研究課題
臨床経験が少ない免許取得直後の研修医等の医療従事者にとって、臨床現場における指導医から受ける影響は極めて大きいため、臨床研修等の初期研修の質を担保する観点からも指導医の質の担保は極めて重要である。研修医による指導医の客観的な評価が、指導医の教育能力の向上につながることから、指導医の質の担保において有用であることがわかっている。しかし、歯科領域では指導歯科医の評価法が確立していない。本研究の最終的な目標である指導歯科医評価法の確立に必要な「日本版臨床研修指導歯科医評価表」の開発を行うために、2019年度はその第一段階として日本における臨床研修歯科医にとっての優れた指導歯科医像を明らかにするために、研修歯科医を対象とした質的な研究を実施した。まず、東京医科歯科大学倫理審査委員会の承認を得た。東京医科歯科大学歯学部附属病院に所属する研修歯医を対象に、約5名ずつフォーカスグループインタビュー(FGIs)を実施した。FGIsは、半構造化インタビューにより実施し逐語録として記録し、評価思考プロセスの解析を行う。具体的には、申請者と研究協力者(臨床研修指導歯科医・医学教育専門家(医師・歯科医師)・他職種の医療従事者等)が個別に逐語録を読み、評価に影響する因子をコード化し抽出した。また、臨床研修においても重要な概念となる多職種連携教育(歯科医師と歯科衛生士、医師と歯科医師)に関する学会発表、論文発表、論文投稿を行った。
3: やや遅れている
研修歯科医に対する半構造化インタビューを研修終了時期にあたる2-3月に実施予定としていたが、Covid-19感染拡大防止の観点からインタビュー実施を延期することとした。

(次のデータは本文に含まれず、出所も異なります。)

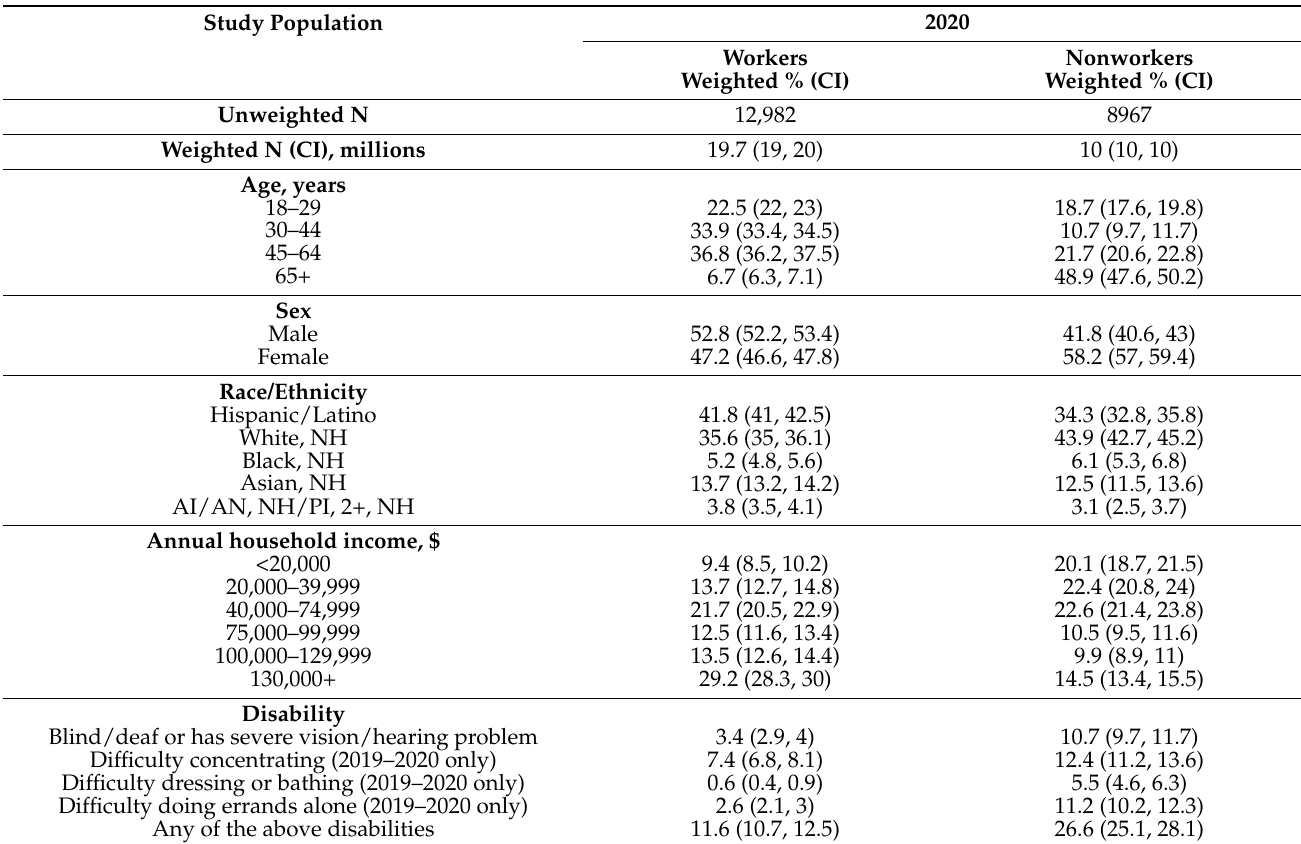
Table 1. Sociodemographic characteristics of study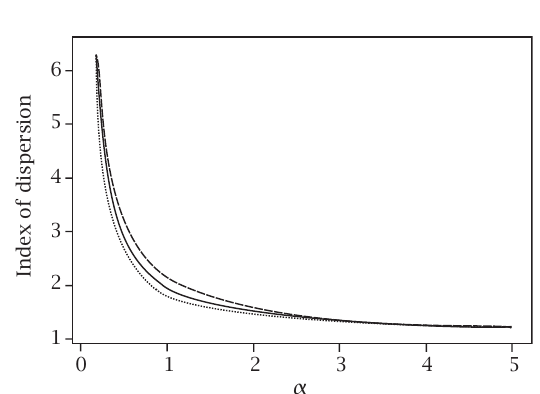
Figure 3.1 . The index of dispersion of the HGNB (α,a,p) distribution when (a,p) ≡ (a,a) ( − ) , ( 1 , 2 ) ( ··· ) , ( 2 , 1 ) ( −−− ) .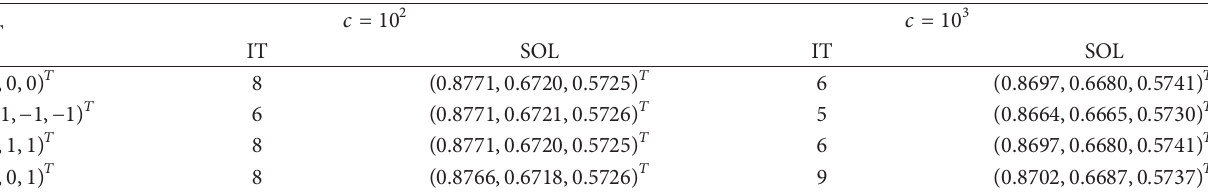
Table 1: Numerical results for Example 1 󸀠 .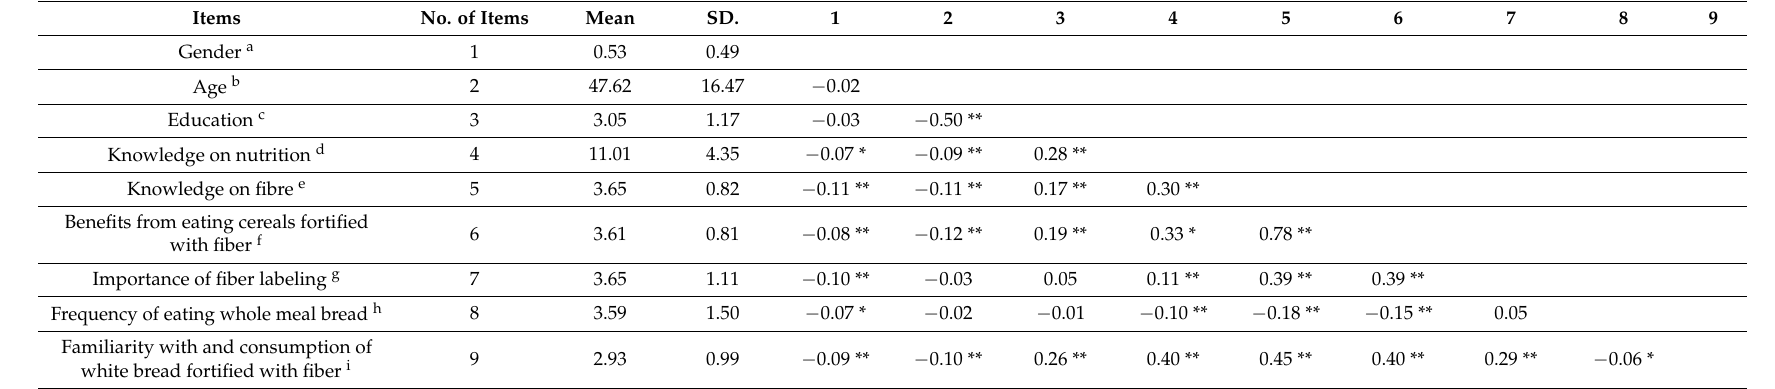
Table 2. Means, standard deviations, and correlations between variables (correlation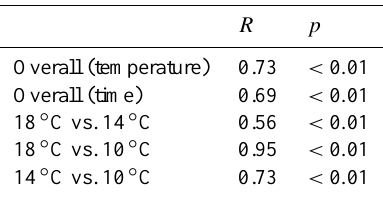
Table 1. Results of a two-way crossed ANOSIM of the effects of temperature and time on biogeochemical parameters (DIC, POC, DOC, NO 3 , PON and DON), including pairwise tests for differ- ences between temperature treatments.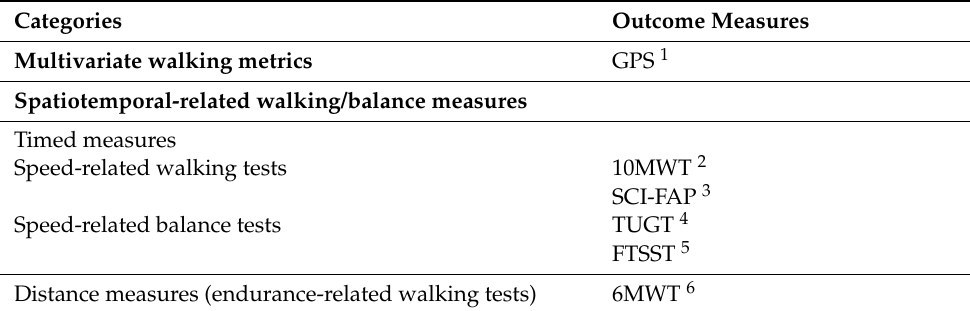
Table 2. Categories of walking ability outcome measures in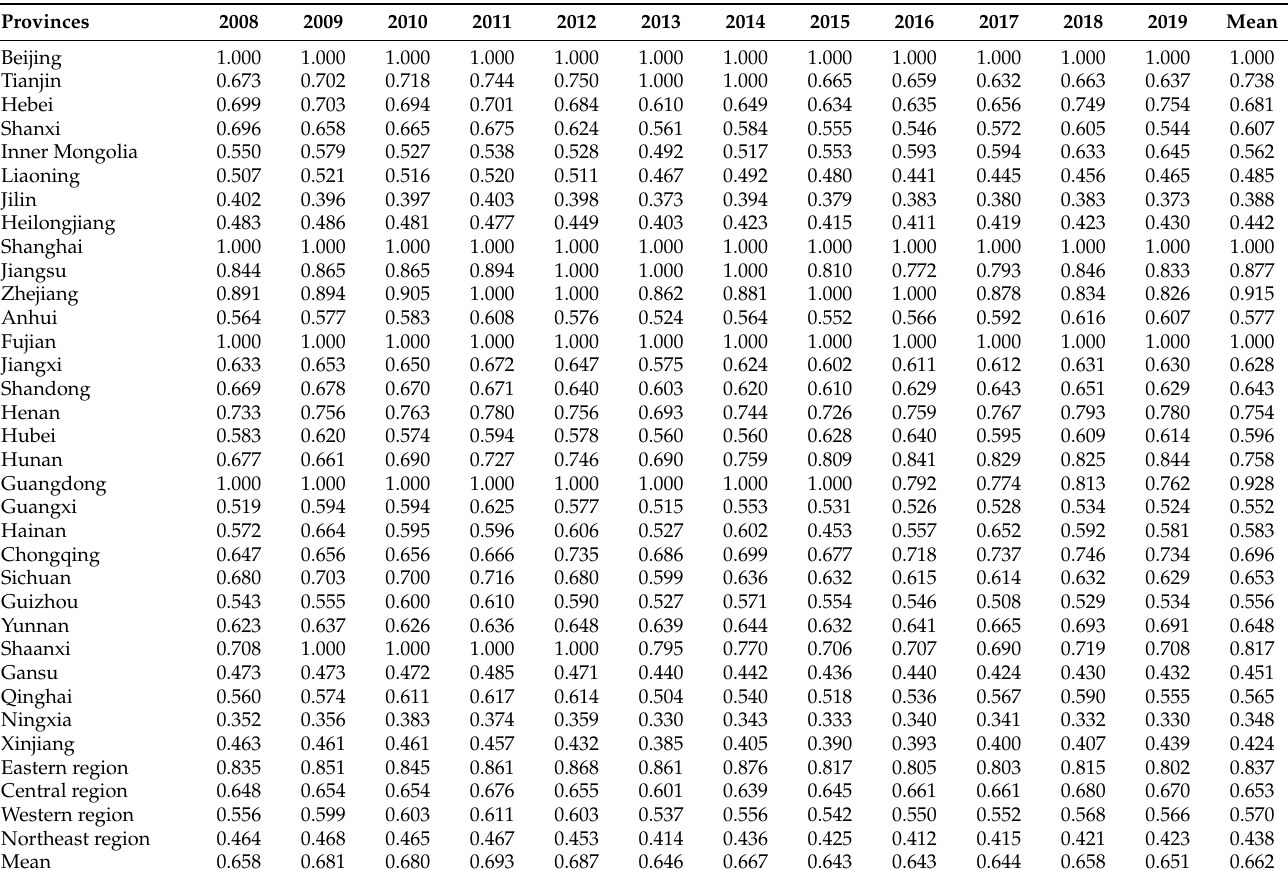
Table 3. The values of EE for 30 provinces in China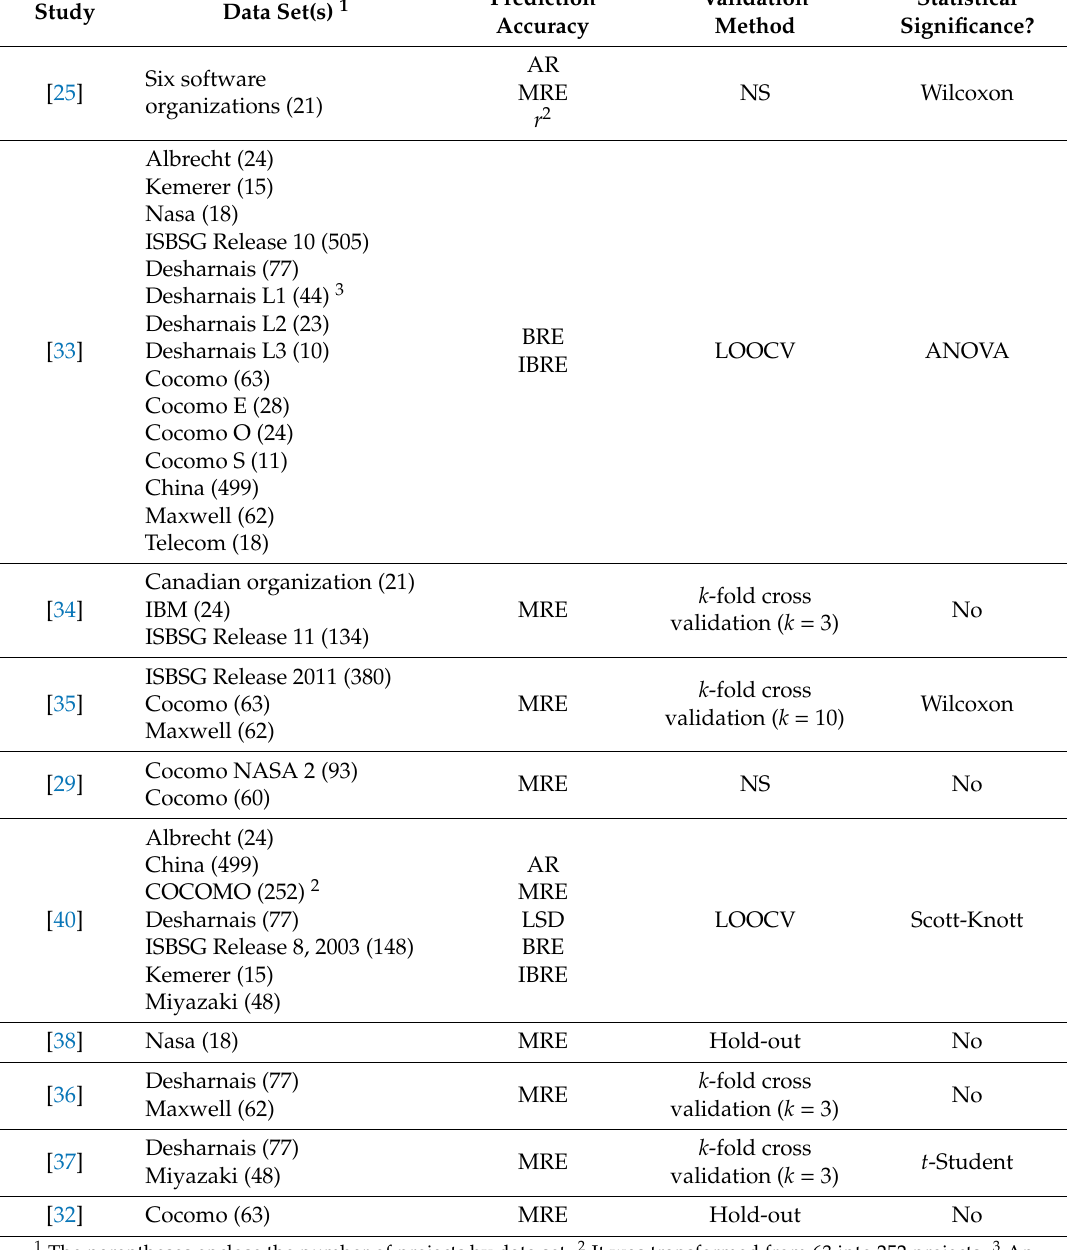
Study Data Set(s)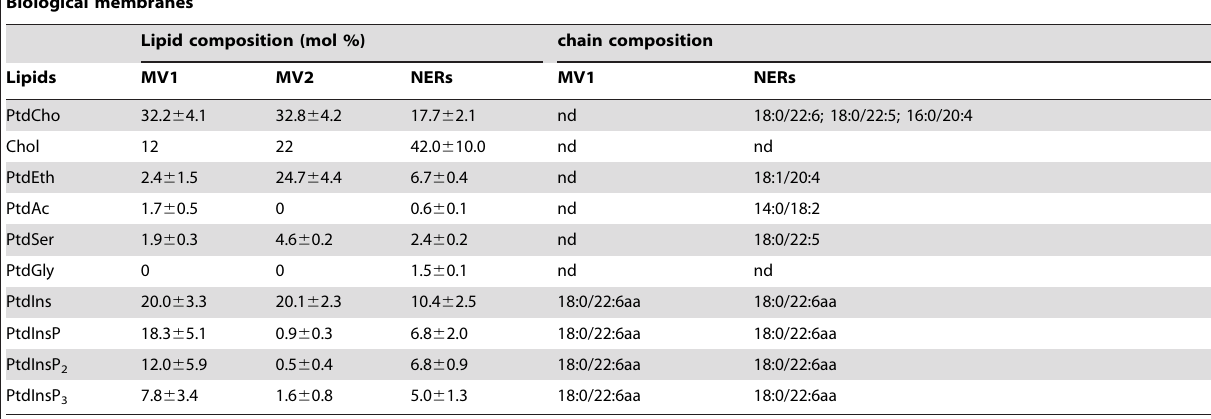
Biological membranes Lipid composition (mol %) chain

今年度もCovid-19感染拡大防止の観点からインタビュー実施はすぐに実施できそうにないため、オンライン調査などによる指導歯科医評価に影響する因子の抽出を試みることを検討している。
研修歯科医を対象とした半構造化インタビューが予定通り実施できなかったため、2020年度にインタビューが実施できれば謝金を使用する、またインタビュー実施が現実的でない場合オンライン調査を実施することを検討しており、この場合のオンライン調査実施費用が必要となる。